## WHAT IS BEING ASKED:
Each line containing the word "lines" must be copied from the material below.

## INPUT DATA:
[Start of section]

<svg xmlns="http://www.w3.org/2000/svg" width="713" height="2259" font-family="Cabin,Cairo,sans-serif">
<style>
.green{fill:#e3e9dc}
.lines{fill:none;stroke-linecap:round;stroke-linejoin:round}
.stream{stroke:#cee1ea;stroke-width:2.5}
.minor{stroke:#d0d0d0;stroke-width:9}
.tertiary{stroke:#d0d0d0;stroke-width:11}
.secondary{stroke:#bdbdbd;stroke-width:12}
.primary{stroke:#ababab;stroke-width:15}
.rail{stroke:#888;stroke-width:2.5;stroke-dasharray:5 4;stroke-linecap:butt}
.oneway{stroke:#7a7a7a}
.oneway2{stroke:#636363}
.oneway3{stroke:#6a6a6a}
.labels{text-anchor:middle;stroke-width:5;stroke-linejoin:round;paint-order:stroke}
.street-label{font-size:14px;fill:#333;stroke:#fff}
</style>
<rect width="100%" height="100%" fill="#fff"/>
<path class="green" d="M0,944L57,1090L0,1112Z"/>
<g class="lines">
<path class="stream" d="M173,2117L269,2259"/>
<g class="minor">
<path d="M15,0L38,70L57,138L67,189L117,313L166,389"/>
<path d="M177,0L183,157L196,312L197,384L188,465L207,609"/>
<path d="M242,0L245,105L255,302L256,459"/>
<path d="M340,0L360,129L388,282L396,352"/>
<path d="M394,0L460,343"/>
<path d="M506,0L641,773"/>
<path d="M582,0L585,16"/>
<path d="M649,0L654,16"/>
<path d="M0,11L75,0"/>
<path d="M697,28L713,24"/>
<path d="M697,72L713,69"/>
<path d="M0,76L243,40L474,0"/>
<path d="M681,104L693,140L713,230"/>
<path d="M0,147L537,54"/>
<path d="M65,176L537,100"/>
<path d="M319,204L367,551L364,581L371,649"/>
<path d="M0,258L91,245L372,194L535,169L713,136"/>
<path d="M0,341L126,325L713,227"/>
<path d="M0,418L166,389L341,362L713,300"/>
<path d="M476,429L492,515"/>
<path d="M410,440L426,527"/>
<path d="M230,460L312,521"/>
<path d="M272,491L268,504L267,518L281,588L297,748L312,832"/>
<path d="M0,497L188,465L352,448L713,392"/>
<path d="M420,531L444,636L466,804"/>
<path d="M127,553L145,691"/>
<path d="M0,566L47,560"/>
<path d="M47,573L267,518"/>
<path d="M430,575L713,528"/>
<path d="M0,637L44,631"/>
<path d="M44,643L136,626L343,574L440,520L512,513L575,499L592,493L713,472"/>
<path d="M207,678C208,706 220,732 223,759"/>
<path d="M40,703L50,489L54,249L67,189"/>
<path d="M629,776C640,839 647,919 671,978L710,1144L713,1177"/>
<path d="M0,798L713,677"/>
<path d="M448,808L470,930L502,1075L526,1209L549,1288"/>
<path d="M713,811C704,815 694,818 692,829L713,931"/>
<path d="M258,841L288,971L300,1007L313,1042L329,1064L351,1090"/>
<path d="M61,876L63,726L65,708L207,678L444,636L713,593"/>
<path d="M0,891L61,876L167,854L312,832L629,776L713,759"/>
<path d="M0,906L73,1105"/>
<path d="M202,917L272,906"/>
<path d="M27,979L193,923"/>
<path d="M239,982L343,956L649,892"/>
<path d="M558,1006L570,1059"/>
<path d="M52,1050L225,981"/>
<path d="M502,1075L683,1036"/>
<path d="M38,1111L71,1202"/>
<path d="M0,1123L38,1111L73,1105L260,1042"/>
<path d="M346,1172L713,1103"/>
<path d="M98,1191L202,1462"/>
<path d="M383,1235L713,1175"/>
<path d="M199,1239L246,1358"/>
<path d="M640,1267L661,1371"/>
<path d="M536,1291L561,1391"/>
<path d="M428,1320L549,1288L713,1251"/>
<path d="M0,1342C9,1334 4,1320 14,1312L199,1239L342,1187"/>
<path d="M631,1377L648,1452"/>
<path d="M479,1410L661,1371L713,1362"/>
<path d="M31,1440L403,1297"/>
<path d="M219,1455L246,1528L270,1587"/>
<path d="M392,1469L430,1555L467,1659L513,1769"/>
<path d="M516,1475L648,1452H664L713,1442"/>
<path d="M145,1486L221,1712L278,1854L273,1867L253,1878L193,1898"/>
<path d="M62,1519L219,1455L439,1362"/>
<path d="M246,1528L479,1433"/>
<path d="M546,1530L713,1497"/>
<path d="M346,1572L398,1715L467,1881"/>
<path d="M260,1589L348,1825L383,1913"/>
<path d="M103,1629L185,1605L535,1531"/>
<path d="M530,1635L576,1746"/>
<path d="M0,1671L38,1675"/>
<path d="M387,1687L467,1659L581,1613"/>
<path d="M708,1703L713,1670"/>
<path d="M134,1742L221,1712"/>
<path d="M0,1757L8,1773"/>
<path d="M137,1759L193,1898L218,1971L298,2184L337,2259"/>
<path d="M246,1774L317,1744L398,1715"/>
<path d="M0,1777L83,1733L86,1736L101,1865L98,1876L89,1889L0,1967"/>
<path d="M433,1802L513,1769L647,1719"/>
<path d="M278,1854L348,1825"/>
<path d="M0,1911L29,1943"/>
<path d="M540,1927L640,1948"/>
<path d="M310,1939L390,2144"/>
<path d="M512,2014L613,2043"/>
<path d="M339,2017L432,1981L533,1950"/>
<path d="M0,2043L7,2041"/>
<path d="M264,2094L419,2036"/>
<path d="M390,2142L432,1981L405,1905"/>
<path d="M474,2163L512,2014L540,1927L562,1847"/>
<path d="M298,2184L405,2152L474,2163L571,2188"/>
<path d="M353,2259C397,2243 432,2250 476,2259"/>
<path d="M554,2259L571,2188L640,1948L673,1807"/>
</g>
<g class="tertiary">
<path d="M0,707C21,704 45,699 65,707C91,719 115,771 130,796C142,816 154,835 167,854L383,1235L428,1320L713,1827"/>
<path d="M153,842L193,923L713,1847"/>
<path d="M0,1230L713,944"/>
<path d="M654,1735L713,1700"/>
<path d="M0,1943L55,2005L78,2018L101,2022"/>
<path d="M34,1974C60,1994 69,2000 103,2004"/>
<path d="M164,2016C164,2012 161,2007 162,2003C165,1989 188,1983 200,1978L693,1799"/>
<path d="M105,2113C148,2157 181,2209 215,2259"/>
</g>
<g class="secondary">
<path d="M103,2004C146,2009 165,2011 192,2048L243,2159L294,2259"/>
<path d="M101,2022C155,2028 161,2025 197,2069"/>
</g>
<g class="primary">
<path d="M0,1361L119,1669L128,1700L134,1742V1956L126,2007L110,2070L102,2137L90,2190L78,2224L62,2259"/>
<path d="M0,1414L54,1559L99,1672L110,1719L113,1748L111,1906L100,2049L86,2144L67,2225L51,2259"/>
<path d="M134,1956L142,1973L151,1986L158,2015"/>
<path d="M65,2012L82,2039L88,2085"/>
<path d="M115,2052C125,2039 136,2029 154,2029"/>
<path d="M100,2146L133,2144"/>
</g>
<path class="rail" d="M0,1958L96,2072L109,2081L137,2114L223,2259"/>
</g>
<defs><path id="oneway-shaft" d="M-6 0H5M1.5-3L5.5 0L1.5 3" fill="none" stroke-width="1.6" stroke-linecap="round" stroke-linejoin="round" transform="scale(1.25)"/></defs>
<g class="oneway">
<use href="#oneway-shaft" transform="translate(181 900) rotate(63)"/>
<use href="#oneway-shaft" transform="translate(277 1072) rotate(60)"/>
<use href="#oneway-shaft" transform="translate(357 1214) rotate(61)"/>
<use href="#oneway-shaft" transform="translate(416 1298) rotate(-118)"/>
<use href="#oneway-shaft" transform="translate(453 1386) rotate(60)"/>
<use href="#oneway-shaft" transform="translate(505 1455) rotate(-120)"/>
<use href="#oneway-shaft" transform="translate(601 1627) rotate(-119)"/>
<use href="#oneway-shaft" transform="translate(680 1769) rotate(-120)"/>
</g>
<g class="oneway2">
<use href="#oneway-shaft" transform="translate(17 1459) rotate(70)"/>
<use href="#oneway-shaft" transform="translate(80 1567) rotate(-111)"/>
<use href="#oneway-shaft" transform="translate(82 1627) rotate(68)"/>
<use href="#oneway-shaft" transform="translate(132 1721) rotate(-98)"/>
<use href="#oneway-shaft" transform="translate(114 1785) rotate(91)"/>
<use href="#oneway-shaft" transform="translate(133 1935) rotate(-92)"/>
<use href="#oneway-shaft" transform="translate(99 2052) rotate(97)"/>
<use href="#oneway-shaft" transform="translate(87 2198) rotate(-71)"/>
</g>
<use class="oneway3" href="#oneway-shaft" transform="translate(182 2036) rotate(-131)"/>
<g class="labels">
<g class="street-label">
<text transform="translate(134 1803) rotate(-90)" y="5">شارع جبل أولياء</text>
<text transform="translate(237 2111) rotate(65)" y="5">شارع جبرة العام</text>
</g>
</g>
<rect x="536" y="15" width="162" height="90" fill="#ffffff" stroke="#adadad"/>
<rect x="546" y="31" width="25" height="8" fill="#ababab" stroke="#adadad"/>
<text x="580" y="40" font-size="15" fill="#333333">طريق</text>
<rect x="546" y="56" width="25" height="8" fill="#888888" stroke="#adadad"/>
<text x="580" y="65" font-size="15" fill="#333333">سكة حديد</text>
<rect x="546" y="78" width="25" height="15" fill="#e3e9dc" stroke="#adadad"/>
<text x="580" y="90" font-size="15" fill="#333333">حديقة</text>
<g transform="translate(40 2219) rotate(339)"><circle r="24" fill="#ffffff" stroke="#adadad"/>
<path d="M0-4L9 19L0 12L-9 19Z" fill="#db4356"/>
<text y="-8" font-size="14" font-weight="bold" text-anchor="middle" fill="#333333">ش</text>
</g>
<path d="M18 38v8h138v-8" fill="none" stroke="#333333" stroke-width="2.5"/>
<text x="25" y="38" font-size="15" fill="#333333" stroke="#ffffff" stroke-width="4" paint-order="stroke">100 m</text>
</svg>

[End of section]
[Start of section]

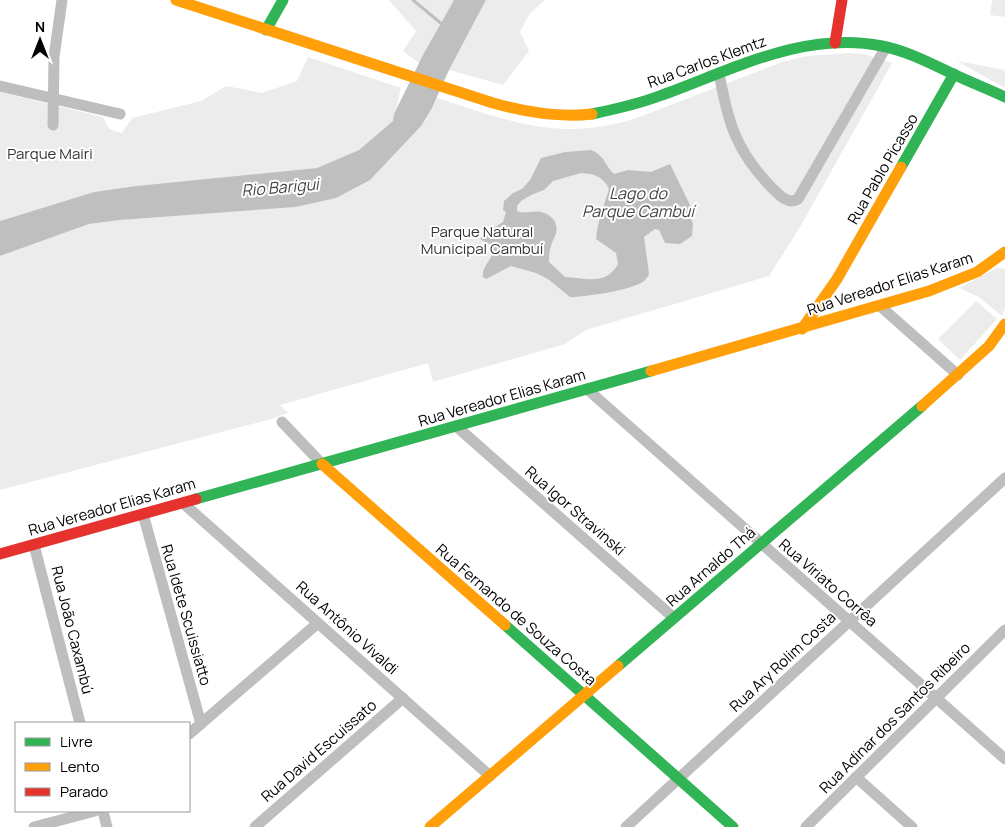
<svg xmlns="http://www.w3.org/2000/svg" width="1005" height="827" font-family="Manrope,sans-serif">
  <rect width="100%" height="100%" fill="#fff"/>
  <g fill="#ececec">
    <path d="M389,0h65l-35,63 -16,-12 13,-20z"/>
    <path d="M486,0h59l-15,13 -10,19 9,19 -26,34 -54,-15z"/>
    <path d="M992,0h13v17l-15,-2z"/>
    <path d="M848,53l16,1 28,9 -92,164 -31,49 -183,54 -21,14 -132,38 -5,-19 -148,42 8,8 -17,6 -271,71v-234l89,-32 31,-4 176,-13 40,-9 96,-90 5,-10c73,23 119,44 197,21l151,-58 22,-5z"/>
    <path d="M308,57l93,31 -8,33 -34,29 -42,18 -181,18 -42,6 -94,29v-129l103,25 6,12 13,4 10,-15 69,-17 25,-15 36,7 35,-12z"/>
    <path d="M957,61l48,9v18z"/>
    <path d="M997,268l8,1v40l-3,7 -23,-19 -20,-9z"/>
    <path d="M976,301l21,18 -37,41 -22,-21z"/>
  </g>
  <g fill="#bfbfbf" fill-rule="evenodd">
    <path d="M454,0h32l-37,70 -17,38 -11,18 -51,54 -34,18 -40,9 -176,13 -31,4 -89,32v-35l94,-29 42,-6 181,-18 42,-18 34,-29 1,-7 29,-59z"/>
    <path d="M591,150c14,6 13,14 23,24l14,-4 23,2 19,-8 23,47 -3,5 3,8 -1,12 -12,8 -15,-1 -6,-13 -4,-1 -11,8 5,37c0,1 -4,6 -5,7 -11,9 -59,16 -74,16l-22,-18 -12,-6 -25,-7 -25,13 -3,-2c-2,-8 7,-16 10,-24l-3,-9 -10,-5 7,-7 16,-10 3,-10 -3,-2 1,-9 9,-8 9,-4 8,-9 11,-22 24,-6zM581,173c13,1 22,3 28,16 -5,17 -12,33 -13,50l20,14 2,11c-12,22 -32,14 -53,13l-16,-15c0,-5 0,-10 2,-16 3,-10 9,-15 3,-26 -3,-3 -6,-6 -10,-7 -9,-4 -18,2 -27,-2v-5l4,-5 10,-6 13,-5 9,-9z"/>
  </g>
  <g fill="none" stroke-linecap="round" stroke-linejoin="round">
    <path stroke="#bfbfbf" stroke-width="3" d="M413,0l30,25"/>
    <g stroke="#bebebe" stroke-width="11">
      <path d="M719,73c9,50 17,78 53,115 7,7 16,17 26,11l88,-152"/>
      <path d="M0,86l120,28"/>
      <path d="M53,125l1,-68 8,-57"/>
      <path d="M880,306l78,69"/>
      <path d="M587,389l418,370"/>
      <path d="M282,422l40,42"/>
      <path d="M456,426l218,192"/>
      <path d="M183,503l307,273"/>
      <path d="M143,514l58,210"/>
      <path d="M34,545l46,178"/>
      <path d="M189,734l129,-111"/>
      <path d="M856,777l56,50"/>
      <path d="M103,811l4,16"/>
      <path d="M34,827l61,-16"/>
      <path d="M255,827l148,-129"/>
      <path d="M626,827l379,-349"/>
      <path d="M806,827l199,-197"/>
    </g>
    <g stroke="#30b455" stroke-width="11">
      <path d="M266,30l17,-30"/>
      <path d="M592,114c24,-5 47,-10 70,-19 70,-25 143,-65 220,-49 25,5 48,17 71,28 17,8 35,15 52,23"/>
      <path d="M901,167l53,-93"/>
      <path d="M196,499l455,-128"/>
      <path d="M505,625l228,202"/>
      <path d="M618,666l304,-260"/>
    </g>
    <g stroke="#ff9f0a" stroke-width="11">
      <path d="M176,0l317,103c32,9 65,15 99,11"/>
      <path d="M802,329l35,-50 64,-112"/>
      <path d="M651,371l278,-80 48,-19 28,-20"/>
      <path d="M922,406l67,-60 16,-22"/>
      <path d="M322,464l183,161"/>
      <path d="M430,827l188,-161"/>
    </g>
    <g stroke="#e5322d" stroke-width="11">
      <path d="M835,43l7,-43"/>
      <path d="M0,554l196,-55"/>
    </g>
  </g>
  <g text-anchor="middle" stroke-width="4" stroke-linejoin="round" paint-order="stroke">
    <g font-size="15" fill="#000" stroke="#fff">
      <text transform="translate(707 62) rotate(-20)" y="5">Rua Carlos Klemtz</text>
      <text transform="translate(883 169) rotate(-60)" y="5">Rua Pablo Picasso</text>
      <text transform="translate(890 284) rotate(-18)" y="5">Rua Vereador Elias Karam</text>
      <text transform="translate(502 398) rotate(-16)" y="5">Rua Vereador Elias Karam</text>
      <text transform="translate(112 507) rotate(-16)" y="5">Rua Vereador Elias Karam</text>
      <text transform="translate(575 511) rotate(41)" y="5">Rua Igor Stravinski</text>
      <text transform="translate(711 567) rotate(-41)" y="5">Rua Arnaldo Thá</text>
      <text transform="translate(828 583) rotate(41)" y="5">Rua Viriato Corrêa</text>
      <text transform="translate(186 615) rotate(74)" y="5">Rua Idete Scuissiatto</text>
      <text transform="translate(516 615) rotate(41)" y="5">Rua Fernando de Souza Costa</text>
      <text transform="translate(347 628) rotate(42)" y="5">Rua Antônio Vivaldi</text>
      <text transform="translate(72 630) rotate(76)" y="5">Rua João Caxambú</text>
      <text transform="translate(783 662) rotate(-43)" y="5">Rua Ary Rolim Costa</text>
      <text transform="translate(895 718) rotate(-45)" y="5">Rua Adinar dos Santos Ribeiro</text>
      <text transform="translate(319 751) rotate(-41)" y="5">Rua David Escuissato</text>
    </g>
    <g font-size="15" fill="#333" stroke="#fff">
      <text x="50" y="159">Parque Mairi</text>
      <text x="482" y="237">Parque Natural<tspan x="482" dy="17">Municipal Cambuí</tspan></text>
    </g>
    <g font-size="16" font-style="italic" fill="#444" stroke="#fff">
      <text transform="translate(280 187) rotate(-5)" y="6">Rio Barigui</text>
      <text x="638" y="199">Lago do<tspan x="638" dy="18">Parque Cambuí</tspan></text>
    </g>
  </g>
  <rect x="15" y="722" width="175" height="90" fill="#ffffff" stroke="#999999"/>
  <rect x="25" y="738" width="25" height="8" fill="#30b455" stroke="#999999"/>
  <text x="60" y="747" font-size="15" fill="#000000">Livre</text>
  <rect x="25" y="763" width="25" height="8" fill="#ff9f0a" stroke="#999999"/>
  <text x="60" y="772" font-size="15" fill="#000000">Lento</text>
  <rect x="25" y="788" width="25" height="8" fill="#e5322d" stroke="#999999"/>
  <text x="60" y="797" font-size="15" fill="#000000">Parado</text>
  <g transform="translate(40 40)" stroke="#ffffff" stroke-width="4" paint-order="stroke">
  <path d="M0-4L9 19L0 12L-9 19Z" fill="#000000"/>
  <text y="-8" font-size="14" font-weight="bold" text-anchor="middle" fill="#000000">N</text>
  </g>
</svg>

[End of section]

## REPLY:
.lines{fill:none;stroke-linecap:round;stroke-linejoin:round}
<g class="lines">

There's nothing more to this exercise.